Por último, o risco do lado regulatório. A diminuição do prémio de energia poderá reduzir a tolerância de alguns países às políticas de mineração cripto, sobretudo em temas como subsídios energéticos e emissões de carbono, havendo possibilidade de mudança de postura regulatória.
A vaga de vendas do petróleo bruto desencadeada pela declaração de Trump sobre retirar tropas, à primeira vista, é um ajustamento de preços impulsionado por um evento geopolítico; na prática, revela a fragilidade do mecanismo de precificação do prémio de energia nos mercados globais. Para a indústria cripto, o significado deste evento não está apenas na ligação macro de curto prazo, mas também em impulsionar o mercado a reavaliar o peso entre a “narrativa geográfica” e o “valor dos fundamentos”.
Quando o prémio de energia recua, o mercado cripto ganha, paradoxalmente, uma janela para se libertar de uma dependência macro excessiva. Nos próximos seis a doze meses, a capacidade competitiva central do setor refletir-se-á mais na evolução tecnológica, nas capacidades de conformidade e na construção de cenários de utilização reais, e não numa reação passiva a eventos de risco tradicionais. Para os participantes do mercado, compreender esta mudança estrutural é muito mais importante do que acompanhar a volatilidade momentânea de um evento isolado.
P: Porque é que a declaração de Trump sobre retirar tropas provocou uma queda acentuada do petróleo bruto?
R: O mercado tinha contabilizado um prémio elevado para conflitos geopolíticos no pricing do petróleo bruto. A declaração sobre retirar tropas foi interpretada como um sinal de alívio da situação, levando a que essa parte do prémio fosse comprimida rapidamente.

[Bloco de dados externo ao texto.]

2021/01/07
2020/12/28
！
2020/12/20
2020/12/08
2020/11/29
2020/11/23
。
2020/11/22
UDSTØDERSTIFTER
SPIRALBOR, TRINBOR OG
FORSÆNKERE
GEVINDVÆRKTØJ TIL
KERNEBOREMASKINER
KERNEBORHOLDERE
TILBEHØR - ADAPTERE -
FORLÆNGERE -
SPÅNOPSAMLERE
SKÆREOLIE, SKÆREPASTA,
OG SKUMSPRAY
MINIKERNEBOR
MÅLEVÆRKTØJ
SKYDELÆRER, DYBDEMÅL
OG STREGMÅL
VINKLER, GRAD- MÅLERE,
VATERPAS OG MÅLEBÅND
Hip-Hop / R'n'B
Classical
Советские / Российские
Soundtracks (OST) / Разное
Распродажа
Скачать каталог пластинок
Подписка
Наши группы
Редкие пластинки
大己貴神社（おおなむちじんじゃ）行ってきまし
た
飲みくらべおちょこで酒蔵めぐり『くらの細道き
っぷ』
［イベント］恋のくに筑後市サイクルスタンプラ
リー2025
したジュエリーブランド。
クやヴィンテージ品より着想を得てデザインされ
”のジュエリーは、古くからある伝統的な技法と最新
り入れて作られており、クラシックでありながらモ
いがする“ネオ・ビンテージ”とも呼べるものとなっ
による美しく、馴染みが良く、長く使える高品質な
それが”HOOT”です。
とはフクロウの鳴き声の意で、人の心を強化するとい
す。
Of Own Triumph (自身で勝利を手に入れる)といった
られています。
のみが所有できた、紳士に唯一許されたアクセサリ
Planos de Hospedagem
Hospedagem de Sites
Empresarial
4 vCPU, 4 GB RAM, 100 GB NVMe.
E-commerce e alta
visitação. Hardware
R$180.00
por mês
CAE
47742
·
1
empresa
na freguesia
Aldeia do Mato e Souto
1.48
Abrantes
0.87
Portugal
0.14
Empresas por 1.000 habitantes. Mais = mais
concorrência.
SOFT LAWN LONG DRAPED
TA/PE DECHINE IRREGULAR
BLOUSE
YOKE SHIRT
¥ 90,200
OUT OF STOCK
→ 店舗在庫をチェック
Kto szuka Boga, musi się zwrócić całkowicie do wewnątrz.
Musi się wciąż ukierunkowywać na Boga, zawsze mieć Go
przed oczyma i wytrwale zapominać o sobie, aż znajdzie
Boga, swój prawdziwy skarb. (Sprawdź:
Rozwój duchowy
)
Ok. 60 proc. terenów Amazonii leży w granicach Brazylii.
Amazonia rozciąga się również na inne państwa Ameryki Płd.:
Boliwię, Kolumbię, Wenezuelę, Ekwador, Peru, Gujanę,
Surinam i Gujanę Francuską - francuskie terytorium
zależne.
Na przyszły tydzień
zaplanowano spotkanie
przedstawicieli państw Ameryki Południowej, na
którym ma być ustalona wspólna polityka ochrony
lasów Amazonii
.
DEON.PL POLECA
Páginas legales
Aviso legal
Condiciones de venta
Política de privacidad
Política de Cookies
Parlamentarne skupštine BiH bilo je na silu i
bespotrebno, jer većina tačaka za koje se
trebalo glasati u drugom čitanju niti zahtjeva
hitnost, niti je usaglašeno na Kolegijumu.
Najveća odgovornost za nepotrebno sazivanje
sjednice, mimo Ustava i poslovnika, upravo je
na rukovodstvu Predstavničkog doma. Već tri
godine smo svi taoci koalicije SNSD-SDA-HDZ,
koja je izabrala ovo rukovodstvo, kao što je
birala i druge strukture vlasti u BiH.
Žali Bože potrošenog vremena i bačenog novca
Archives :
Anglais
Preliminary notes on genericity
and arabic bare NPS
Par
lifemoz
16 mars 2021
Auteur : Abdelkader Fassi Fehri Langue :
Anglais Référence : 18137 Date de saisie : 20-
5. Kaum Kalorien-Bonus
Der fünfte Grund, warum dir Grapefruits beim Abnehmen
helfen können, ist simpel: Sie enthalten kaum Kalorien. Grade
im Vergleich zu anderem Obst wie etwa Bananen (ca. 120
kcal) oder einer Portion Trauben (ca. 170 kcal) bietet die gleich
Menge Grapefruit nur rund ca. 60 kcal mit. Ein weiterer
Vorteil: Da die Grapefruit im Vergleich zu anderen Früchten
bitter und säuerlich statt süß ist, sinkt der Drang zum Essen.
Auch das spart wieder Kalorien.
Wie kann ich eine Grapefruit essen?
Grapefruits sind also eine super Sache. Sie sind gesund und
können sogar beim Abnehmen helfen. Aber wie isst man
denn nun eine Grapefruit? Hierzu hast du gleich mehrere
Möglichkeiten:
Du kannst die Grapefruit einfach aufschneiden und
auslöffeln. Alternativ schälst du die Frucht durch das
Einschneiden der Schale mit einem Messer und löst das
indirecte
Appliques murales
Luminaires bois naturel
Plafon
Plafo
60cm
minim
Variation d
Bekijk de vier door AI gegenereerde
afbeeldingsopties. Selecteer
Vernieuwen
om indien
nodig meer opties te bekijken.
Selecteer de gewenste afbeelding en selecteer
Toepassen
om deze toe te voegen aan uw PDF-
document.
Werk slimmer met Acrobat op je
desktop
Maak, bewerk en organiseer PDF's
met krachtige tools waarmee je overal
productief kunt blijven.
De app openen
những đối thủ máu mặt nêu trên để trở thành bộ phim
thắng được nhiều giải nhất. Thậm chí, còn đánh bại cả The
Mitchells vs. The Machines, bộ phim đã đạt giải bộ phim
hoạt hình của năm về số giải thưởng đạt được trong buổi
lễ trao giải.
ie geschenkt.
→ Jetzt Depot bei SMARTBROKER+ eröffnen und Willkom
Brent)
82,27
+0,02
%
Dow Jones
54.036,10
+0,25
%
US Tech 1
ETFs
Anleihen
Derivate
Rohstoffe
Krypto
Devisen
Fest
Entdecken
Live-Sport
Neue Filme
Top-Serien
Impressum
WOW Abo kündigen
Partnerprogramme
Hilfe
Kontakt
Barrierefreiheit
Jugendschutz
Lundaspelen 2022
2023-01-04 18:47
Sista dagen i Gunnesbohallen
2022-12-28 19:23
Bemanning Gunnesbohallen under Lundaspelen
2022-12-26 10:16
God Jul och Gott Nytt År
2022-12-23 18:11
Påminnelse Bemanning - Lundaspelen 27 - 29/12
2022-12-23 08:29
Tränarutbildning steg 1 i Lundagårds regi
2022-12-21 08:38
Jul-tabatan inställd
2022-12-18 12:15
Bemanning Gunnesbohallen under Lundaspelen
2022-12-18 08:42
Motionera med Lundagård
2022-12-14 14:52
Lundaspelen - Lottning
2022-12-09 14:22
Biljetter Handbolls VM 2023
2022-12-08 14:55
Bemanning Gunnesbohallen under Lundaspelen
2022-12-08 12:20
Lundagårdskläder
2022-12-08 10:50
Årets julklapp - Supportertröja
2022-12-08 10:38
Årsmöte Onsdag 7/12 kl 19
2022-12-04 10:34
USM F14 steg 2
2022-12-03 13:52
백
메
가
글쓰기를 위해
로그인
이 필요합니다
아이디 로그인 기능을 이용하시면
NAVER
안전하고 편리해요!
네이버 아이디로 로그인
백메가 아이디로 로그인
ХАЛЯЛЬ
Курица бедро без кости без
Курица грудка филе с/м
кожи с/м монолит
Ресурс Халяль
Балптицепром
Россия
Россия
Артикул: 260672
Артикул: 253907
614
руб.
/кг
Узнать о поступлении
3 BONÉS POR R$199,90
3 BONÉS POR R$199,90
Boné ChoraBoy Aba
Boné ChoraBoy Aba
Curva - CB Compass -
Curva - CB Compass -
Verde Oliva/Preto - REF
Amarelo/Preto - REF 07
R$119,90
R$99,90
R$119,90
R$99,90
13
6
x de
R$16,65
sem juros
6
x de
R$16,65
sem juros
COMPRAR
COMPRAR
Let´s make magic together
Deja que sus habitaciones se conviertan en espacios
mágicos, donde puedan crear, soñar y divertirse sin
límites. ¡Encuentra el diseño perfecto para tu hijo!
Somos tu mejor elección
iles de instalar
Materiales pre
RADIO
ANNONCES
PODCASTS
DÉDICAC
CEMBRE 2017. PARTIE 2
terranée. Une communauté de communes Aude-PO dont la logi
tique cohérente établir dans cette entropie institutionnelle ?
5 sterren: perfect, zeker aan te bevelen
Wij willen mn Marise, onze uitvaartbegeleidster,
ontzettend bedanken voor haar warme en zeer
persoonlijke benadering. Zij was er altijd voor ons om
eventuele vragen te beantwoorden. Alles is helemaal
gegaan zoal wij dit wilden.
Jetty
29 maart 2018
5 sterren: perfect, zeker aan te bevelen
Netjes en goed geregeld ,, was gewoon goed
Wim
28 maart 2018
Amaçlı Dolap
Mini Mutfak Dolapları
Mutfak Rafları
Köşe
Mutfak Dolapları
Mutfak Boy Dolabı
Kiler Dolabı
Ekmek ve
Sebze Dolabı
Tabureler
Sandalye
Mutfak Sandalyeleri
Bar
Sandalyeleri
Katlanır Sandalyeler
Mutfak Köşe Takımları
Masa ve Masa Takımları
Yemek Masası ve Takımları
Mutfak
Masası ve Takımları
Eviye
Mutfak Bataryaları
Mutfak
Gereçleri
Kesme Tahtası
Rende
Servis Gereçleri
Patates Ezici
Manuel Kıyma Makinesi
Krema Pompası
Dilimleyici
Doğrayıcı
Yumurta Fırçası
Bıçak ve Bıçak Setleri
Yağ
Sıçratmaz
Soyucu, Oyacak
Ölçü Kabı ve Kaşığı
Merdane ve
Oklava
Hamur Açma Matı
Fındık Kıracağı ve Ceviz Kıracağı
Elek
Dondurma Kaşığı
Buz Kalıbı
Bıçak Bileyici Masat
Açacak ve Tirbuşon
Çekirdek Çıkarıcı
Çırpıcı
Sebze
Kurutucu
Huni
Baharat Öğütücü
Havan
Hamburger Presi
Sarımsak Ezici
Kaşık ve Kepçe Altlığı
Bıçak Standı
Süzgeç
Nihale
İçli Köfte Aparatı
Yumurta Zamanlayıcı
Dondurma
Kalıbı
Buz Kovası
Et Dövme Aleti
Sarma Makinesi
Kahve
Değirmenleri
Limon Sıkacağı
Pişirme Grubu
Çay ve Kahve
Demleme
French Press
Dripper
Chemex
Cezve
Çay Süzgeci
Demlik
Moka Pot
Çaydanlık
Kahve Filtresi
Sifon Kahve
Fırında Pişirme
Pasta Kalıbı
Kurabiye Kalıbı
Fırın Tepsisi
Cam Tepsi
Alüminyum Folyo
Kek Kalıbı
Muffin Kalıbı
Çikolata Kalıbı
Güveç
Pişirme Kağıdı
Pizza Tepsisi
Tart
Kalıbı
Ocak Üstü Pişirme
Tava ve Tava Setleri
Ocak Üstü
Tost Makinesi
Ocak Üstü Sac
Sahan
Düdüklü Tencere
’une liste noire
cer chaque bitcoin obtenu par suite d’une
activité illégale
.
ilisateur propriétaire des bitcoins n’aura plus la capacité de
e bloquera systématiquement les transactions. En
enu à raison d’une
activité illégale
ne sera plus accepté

P: A queda do petróleo bruto é positiva ou negativa para os ativos cripto?
R: Existem efeitos duplos. Por um lado, alivia a pressão inflacionista e melhora as expectativas de liquidez; por outro, pode ser interpretada pelo mercado como um sinal de recessão, desencadeando um sentimento de refúgio no curto prazo.
P: A indústria de mineração cripto vai beneficiar com a queda dos preços da energia?
R: Sim, de forma marginal. Os custos operacionais dos mineradores diminuem. Mas é preciso ter cuidado com o facto de que a queda dos preços da energia pode refletir uma fraqueza na procura macro por trás disso, o que pode restringir a expansão do hashrate.
P: O risco geopolítico continuará a afetar o mercado cripto no futuro?
R: Sim. Se a situação se intensificar novamente, o preço do petróleo bruto poderá recuperar rapidamente, e a ligação do mercado cripto ao risco macro voltará a aumentar.